The present study suggests that higher use of avoidance coping was associated with significantly lower overall PACE. This finding is understandable since avoidance coping can be at times maladaptive.30 Previous studies among caregivers of patients with schizophrenia did not find a similar association between social support and PACE as seen in the present study.21 Nonetheless, in contrast to the study among the caregivers of patients with schizophrenia, there were few correlations between QOL and SPACE in the present study.21 These differences could be due to different caregiving needs of the patients, caregiver profile, or due to the nature of the illness. The findings of the present study must be considered preliminary and must be evaluated further.

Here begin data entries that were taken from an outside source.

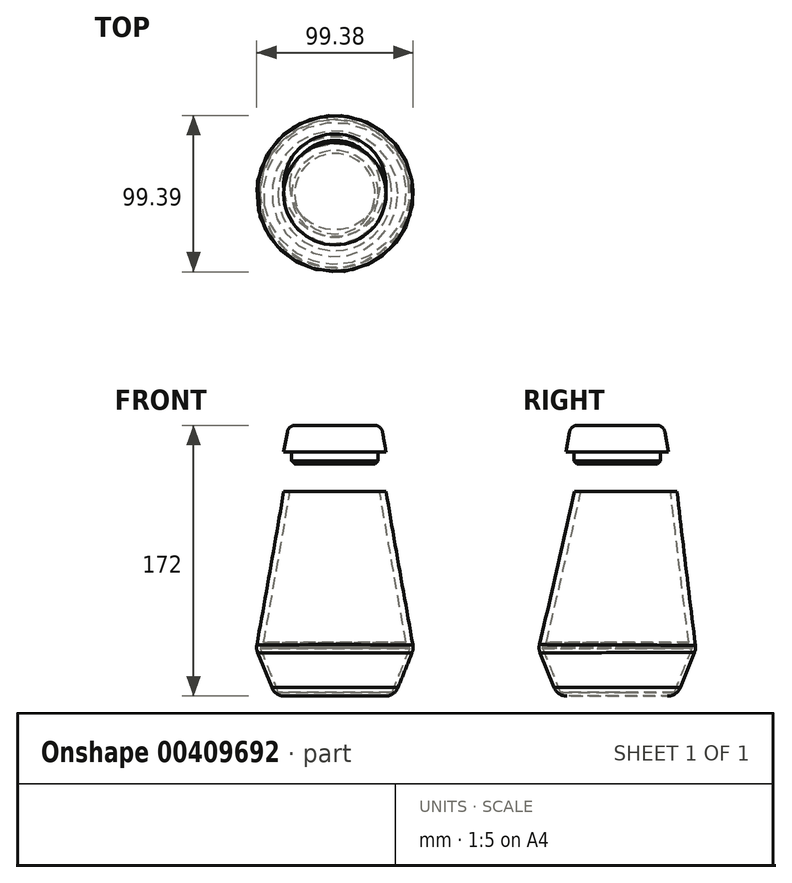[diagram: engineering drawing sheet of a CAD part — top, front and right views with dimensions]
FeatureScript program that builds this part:
annotation { "Feature Type Name" : "Feature", "Feature Type Description" : "" }
export const myFeature = defineFeature(function(context is Context, id is Id, definition is map)
    precondition{}
    {
        {
            var Q0;
            Q0=qCreatedBy(makeId("Top.planeOp"),FACE);
            cPlane(context, id + "F0", {"entities" : qUnion([Q0]), "cplaneType" : CPlaneType.OFFSET, "offset" : 100 * mm, "width" : 152.4 * mm, "height" : 152.4 * mm});
        }
        {
            var Q0;
            Q0=qCreatedBy(makeId("Top.planeOp"),FACE);
            var sketch = newSketch(context, id + "F1", { "sketchPlane" : qUnion([Q0])});
            skCircle(sketch, "E0", {"center": v(0, 0) * mm, "radius": 50 * mm});
            skSolve(sketch);
        }
        {
            var Q0;
            Q0=qCreatedBy(id+"F0.planeOp",FACE);
            var sketch = newSketch(context, id + "F2", { "sketchPlane" : qUnion([Q0])});
            skCircle(sketch, "E1", {"center": v(0, 5.49) * mm, "radius": 32.5 * mm});
            skSolve(sketch);
        }
        {
            var Q0;
            Q0=makeQuery(id+"F2.imprint","IMPRINT",FACE,{"disambiguationData":[TD([[makeQuery(id+"F2.imprint","IMPRINT",EDGE,{"derivedFrom":sQuery(id+"F2.wireOp",EDGE,"E1")}),1.0]])]});
            var Q1;
            Q1=makeQuery(id+"F1.imprint","IMPRINT",FACE,{"disambiguationData":[TD([[makeQuery(id+"F1.imprint","IMPRINT",EDGE,{"derivedFrom":sQuery(id+"F1.wireOp",EDGE,"E0")}),1.0]])]});
            loft(context, id + "F3", {"sheetProfilesArray" : [{ "sheetProfileEntities" : qUnion([Q0]) }, { "sheetProfileEntities" : qUnion([Q1]) }]});
        }
        {
            var Q0;
            Q0=makeQuery(id+"F3.opLoft","CAP_FACE",FACE,{"disambiguationData":[OSD([makeQuery(id+"F2.imprint","IMPRINT",FACE,{"disambiguationData":[TD([[makeQuery(id+"F2.imprint","IMPRINT",EDGE,{"derivedFrom":sQuery(id+"F2.wireOp",EDGE,"E1")}),1.0]])]})])],"isStart":true});
            shell(context, id + "F4", {"entities" : qUnion([Q0]), "thickness" : 4 * mm});
        }
        {
            var Q0;
            Q0=qCreatedBy(makeId("Top.planeOp"),FACE);
            cPlane(context, id + "F5", {"entities" : qUnion([Q0]), "cplaneType" : CPlaneType.OFFSET, "offset" : 30 * mm, "oppositeDirection" : true, "width" : 150 * mm, "height" : 150 * mm});
        }
        {
            var Q0;
            Q0=qCreatedBy(id+"F5.planeOp",FACE);
            var sketch = newSketch(context, id + "F6", { "sketchPlane" : qUnion([Q0])});
            skCircle(sketch, "E2", {"center": v(0, 0) * mm, "radius": 37.84 * mm});
            skSolve(sketch);
        }
        {
            var Q1;
            Q1=makeQuery(id+"F6.imprint","IMPRINT",FACE,{"disambiguationData":[TD([[makeQuery(id+"F6.imprint","IMPRINT",EDGE,{"derivedFrom":sQuery(id+"F6.wireOp",EDGE,"E2")}),1.0]])]});
            var Q2;
            Q2=makeQuery(id+"F3.opLoft","CAP_FACE",FACE,{"disambiguationData":[OSD([makeQuery(id+"F1.imprint","IMPRINT",FACE,{"disambiguationData":[TD([[makeQuery(id+"F1.imprint","IMPRINT",EDGE,{"derivedFrom":sQuery(id+"F1.wireOp",EDGE,"E0")}),1.0]])]})])],"isStart":true});
            loft(context, id + "F7", {"operationType" : NewBodyOperationType.ADD, "sheetProfilesArray" : [{ "sheetProfileEntities" : qUnion([Q1]) }, { "sheetProfileEntities" : qUnion([Q2]) }]});
        }
        {
            var Q0;
            Q0=makeQuery(id+"F7.opLoft","CAP_FACE",FACE,{"disambiguationData":[OSD([makeQuery(id+"F6.imprint","IMPRINT",FACE,{"disambiguationData":[TD([[makeQuery(id+"F6.imprint","IMPRINT",EDGE,{"derivedFrom":sQuery(id+"F6.wireOp",EDGE,"E2")}),1.0]])]})])],"isStart":true});
            var Q1;
            Q1=makeQuery(id+"F3.opLoft","SWEPT_BODY",BODY,{"disambiguationData":[OSD([makeQuery(id+"F1.imprint","IMPRINT",FACE,{"disambiguationData":[TD([[makeQuery(id+"F1.imprint","IMPRINT",EDGE,{"derivedFrom":sQuery(id+"F1.wireOp",EDGE,"E0")}),1.0]])]}),makeQuery(id+"F2.imprint","IMPRINT",FACE,{"disambiguationData":[TD([[makeQuery(id+"F2.imprint","IMPRINT",EDGE,{"derivedFrom":sQuery(id+"F2.wireOp",EDGE,"E1")}),1.0]])]})])]});
            shell(context, id + "F8", {"isHollow" : true, "entities" : qUnion([Q0]), "parts" : qUnion([Q1]), "thickness" : 2.5 * mm});
        }
        {
            var Q0;
            Q0=qCreatedBy(id+"F0.planeOp",FACE);
            cPlane(context, id + "F9", {"entities" : qUnion([Q0]), "cplaneType" : CPlaneType.OFFSET, "offset" : 25 * mm, "width" : 150 * mm, "height" : 150 * mm});
        }
        {
            var Q0;
            Q0=qCreatedBy(id+"F9.planeOp",FACE);
            var sketch = newSketch(context, id + "F10", { "sketchPlane" : qUnion([Q0])});
            skCircle(sketch, "E3", {"center": v(0, 0) * mm, "radius": 32.5 * mm});
            skSolve(sketch);
        }
        {
            var Q0;
            Q0=qCreatedBy(id+"F9.planeOp",FACE);
            cPlane(context, id + "F11", {"entities" : qUnion([Q0]), "cplaneType" : CPlaneType.OFFSET, "offset" : 17 * mm, "width" : 150 * mm, "height" : 150 * mm});
        }
        {
            var Q0;
            Q0=qCreatedBy(id+"F11.planeOp",FACE);
            var sketch = newSketch(context, id + "F12", { "sketchPlane" : qUnion([Q0])});
            skCircle(sketch, "E4", {"center": v(0, 0) * mm, "radius": 29.5 * mm});
            skSolve(sketch);
        }
        {
            var Q0;
            Q0=makeQuery(id+"F12.imprint","IMPRINT",FACE,{"disambiguationData":[TD([[makeQuery(id+"F12.imprint","IMPRINT",EDGE,{"derivedFrom":sQuery(id+"F12.wireOp",EDGE,"E4")}),1.0]])]});
            var Q1;
            Q1=makeQuery(id+"F10.imprint","IMPRINT",FACE,{"disambiguationData":[TD([[makeQuery(id+"F10.imprint","IMPRINT",EDGE,{"derivedFrom":sQuery(id+"F10.wireOp",EDGE,"E3")}),1.0]])]});
            loft(context, id + "F13", {"sheetProfilesArray" : [{ "sheetProfileEntities" : qUnion([Q0]) }, { "sheetProfileEntities" : qUnion([Q1]) }]});
        }
        {
            var Q0;
            Q0=makeQuery(id+"F13.opLoft","CAP_FACE",FACE,{"disambiguationData":[OSD([makeQuery(id+"F10.imprint","IMPRINT",FACE,{"disambiguationData":[TD([[makeQuery(id+"F10.imprint","IMPRINT",EDGE,{"derivedFrom":sQuery(id+"F10.wireOp",EDGE,"E3")}),1.0]])]})])],"isStart":true});
            var sketch = newSketch(context, id + "F14", { "sketchPlane" : qUnion([Q0])});
            skCircle(sketch, "E5", {"center": v(0, 0) * mm, "radius": 27.5 * mm});
            skSolve(sketch);
        }
        {
            var Q0;
            Q0=makeQuery(id+"F14.imprint","IMPRINT",FACE,{"disambiguationData":[TD([[makeQuery(id+"F14.imprint","IMPRINT",EDGE,{"derivedFrom":sQuery(id+"F14.wireOp",EDGE,"E5")}),1.0]])]});
            var sketch = newSketch(context, id + "F15", { "sketchPlane" : qUnion([Q0])});
            skSolve(sketch);
        }
        {
            var Q0;
            Q0=qSketchRegion(id+"F15",true);
            var Q1;
            Q1=makeQuery(id+"F14.imprint","IMPRINT",FACE,{"disambiguationData":[TD([[makeQuery(id+"F14.imprint","IMPRINT",EDGE,{"derivedFrom":sQuery(id+"F14.wireOp",EDGE,"E5")}),1.0]])]});
            extrude(context, id + "F16", {"entities" : qUnion([Q0, Q1]), "operationType" : NewBodyOperationType.ADD, "depth" : 7.5 * mm});
        }
        {
            var Q0;
            {var subQ0=sQuery(id+"F2.wireOp",EDGE,"E1");var subQ1=sQuery(id+"F1.wireOp",EDGE,"E0");Q0=makeQuery(id+"F7.boolean.opBoolean","MERGE",EDGE,{"derivedFrom":[makeQuery(id+"F3.opLoft","MID_CAP_EDGE",EDGE,{"disambiguationData":[OSD([subQ1,subQ0])],"capPos":1.0}),makeQuery(id+"F7.opLoft","MID_CAP_EDGE",EDGE,{"disambiguationData":[OSD([subQ1,subQ0,sQuery(id+"F6.wireOp",EDGE,"E2")])],"capPos":1.0})]});}
            var Q1;
            Q1=makeQuery(id+"F7.opLoft","MID_CAP_EDGE",EDGE,{"disambiguationData":[OSD([sQuery(id+"F6.wireOp",EDGE,"E2")])],"capPos":0.0});
            fillet(context, id + "F17", {"entities" : qUnion([Q0, Q1]), "radius" : 8.77 * mm, "tangentPropagation" : true, "allowEdgeOverflow" : false});
        }
        {
            var Q0;
            Q0=makeQuery(id+"F13.opLoft","MID_CAP_EDGE",EDGE,{"disambiguationData":[OSD([sQuery(id+"F12.wireOp",EDGE,"E4")])],"capPos":0.0});
            fillet(context, id + "F18", {"entities" : qUnion([Q0]), "radius" : 5 * mm, "tangentPropagation" : true, "allowEdgeOverflow" : false});
        }
        {
            var Q0;
            Q0=makeQuery(id+"F16.opExtrude","CAP_EDGE",EDGE,{"disambiguationData":[OSD([sQuery(id+"F14.wireOp",EDGE,"E5")])],"isStart":false});
            chamfer(context, id + "F19", {"entities" : qUnion([Q0]), "width" : 2 * mm, "tangentPropagation" : true});
        }
    });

It may not be the severity of illness that determines the experience of the caregiver. It may be that sociocultural variables influence the involvement of caregivers and their caregiving experience. While caring for their ill relative, caregivers experience a significant burden, both subjective and objective. Nonetheless it is the subjective aspects that have a significant association with various domains of PACE. The objective burden is mostly associated with a positive aspect in the form of motivation to be a caregiver. A higher objective burden reduces the motivation to continue as a caregiver and is possibly associated with use of avoidance coping. The present study suggests that caregivers may continue to remain involved in the care of an ill relative because of both positive and negative aspects of caregiving. Hence, the clinician should always evaluate the positive aspects of caregiving in the caregivers of patients with dementia. In the same process, they should make the caregiver realise the rewards that can be derived from their role. This may help caregivers to continue in the caregiver role and reduce the use of avoidance coping.

Limitations

The present study was limited by its small sample size and inclusion of patients of dementia with heterogeneous aetiologies. Further, the study was limited to the caregivers of patients who attended the psychiatry outpatient department of a tertiary care hospital. As such, the findings cannot be generalised to caregivers of patients in the community. The PACE assessed in the present study was limited to the dimensions of the scale used (SPACE) and does not suggest that we were able to tap all the aspects of PACE. The scale used for assessment of coping strategies has unequal items for various types of coping and this could have influenced the association of coping and PACE. Future studies should attempt to overcome these limitations.

Conclusion

To conclude, the present study suggests that PACE is not strongly influenced by the socio-demographic profile of the patients or caregivers. Further, the PACE is not influenced by the severity of dementia or level of dependency. A higher burden in various domains is associated with lower PACE, mainly in the domain of motivation for caregiving role and, to a certain extent, the caregiver satisfaction and self- esteem and social aspects of caregiving. Overall, subjective burden, not overall objective burden, was closely associated with PACE. Interventional strategies for caregivers must focus on reduction of caregiver burden, especially the subjective burden, to ensure their continued motivation as a caregiver, and improve caregiver satisfaction and self- esteem. The present study also suggests that higher use of avoidant coping mechanism is associated with lower PACE. Clinicians should discourage use of avoidant coping

and encourage more adaptive coping mechanisms to deal with caregiving stress. The present study also suggests that stronger social support is associated with higher PACE in the motivation for caregiving role. Clinicians should encourage caregivers to seek more social support from their family and friends. Clinicians should also provide social support for the caregivers to improve their PACE. Our study findings suggest that PACE is associated with better QOL in the environment. Accordingly it can be said that improving the PACE can lead to better QOL for caregivers. This can further enhance the care they provide.

Declaration

All authors have disclosed no conflicts of interest.